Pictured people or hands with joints

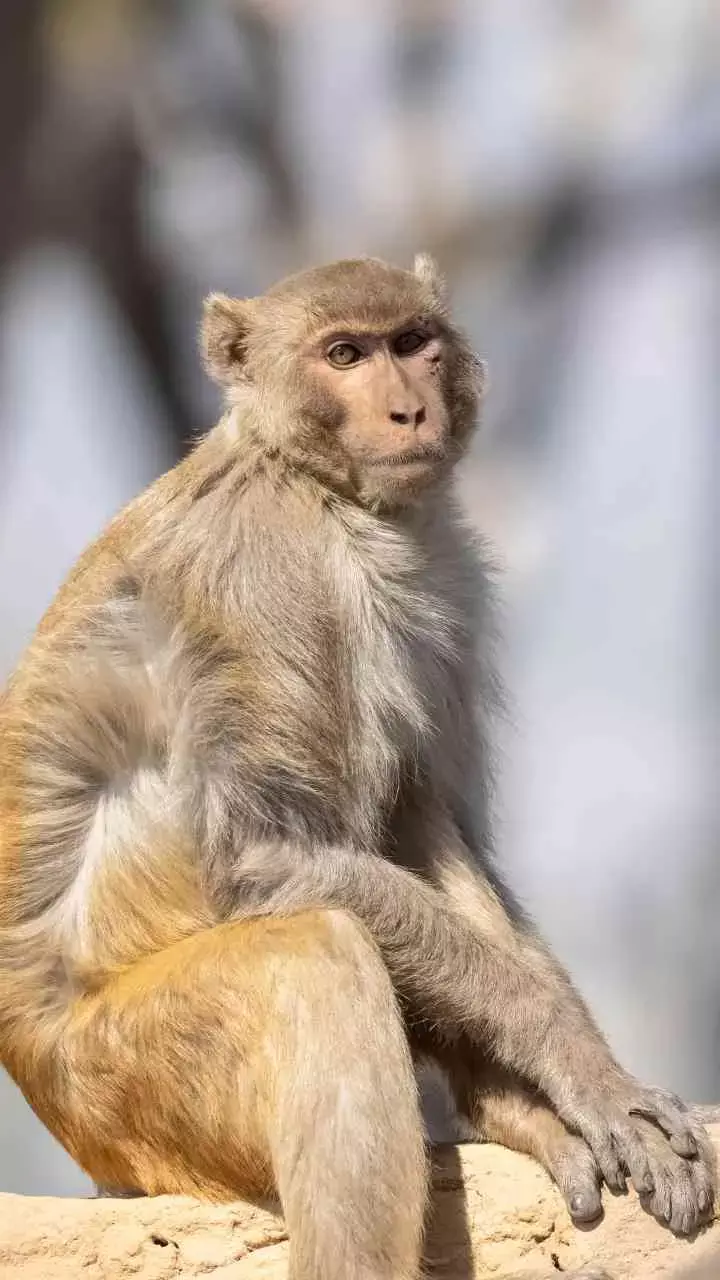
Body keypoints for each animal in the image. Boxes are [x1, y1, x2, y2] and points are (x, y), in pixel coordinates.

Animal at [0, 255, 714, 1280]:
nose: (410, 409)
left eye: (412, 341)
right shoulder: (266, 574)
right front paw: (571, 1057)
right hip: (117, 1089)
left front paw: (548, 1091)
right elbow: (268, 854)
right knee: (320, 958)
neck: (318, 486)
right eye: (344, 355)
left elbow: (422, 813)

◆ DIRECTIONS
Without the pictures, repeat all the records word for word.

◆ RESULT OF THIS EXERCISE
Body keypoints for each animal in the image. Boxes are [x1, y1, x2, y2] and points are (x, y), in pixel coordinates.

Animal at [0, 255, 714, 1280]:
nose: (410, 409)
left eye: (412, 341)
right shoulder: (266, 574)
right front paw: (571, 1057)
right hip: (117, 1089)
left front paw: (548, 1091)
right elbow: (268, 854)
right knee: (320, 958)
neck: (318, 486)
right eye: (344, 355)
left elbow: (422, 813)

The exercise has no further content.